The yield on the 0.875 percent government bonds due January 2018 rose eight basis points to 1.17 percent in Taipei, the biggest increase for benchmark five-year yields since March 11, according to Gretai Securities Market. The rate advanced 10 basis points this week.

U.S. jobless claims declined to 326,000 in the week ended July 26 from 345,000 in the previous period, while the Institute for Supply Management’s factory index jumped to 55.4 in July from 50.9 the prior month.

Currency, Volatility

The Taiwan dollar was little changed at NT$30.129 against its U.S. counterpart, Taipei Forex Inc. prices show. The currency was trading 0.4 percent stronger seven minutes before the 4 p.m. close. The central bank has sold the island’s dollar in the run-up to the close on most days in the past year, according to traders who asked not to be identified.

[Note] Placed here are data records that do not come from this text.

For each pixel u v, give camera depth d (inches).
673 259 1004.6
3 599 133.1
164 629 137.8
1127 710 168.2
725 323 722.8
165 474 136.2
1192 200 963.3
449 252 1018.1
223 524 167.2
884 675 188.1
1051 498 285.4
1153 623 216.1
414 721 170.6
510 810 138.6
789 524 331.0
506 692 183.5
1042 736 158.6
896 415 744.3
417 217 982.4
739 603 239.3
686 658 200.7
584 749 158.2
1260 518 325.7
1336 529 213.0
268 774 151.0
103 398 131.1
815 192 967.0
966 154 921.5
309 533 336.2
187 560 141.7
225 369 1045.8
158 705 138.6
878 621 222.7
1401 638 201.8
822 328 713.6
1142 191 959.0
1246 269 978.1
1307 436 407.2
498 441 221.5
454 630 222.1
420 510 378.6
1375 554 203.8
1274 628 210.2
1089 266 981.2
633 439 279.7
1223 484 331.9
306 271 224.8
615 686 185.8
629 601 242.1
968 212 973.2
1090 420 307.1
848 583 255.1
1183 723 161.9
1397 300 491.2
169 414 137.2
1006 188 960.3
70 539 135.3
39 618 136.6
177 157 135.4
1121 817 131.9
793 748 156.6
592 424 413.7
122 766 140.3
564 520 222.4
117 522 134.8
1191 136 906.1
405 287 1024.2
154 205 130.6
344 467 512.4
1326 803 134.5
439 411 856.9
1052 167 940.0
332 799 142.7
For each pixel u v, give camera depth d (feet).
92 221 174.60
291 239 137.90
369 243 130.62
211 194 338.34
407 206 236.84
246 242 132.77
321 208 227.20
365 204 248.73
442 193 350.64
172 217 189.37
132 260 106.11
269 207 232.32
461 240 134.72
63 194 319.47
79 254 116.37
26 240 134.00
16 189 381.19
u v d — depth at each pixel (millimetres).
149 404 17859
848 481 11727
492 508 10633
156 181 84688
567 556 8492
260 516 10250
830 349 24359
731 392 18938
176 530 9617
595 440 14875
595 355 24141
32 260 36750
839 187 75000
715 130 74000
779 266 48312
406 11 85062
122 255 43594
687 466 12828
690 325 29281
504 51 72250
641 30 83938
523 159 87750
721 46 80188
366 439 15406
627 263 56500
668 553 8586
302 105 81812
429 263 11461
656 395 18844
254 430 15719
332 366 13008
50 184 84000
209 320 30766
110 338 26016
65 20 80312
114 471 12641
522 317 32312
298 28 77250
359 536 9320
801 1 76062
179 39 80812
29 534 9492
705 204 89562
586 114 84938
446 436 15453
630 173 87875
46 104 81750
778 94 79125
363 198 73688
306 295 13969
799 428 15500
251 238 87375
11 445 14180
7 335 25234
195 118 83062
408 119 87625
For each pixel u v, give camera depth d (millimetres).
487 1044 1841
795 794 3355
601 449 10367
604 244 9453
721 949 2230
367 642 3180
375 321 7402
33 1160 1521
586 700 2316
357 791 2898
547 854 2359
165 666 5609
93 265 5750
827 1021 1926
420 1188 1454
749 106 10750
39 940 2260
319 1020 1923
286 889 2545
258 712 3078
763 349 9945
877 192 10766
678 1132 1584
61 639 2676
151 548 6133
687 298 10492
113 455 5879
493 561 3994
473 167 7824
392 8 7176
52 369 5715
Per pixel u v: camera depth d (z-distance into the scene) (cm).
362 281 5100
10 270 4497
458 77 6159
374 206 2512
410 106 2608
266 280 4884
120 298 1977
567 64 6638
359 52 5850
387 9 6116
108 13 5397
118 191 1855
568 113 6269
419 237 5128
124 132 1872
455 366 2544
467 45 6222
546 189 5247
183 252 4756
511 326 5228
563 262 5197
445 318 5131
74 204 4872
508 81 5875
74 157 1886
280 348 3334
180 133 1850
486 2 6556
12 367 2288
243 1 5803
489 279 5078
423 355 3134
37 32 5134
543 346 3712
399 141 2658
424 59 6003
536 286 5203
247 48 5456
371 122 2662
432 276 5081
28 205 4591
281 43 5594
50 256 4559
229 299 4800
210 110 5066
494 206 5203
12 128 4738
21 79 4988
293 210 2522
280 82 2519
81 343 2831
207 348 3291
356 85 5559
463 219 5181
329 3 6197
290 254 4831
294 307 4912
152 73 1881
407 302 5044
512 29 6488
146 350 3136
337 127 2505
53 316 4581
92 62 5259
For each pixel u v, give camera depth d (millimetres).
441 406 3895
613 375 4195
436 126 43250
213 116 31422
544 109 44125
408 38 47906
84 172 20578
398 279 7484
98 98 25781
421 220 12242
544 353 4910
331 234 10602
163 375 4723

One-month non-deliverable forwards climbed 0.1 percent to NT$30.024 per dollar, according to data compiled by Bloomberg. One-month implied volatility, a gauge of expected moves in the exchange rate used to price options, dropped three basis points, or 0.03 percentage point, to 3.83 percent.

The overnight interbank lending rate was steady at 0.386 percent, according to a weighted average compiled by the Taiwan Interbank Money Center.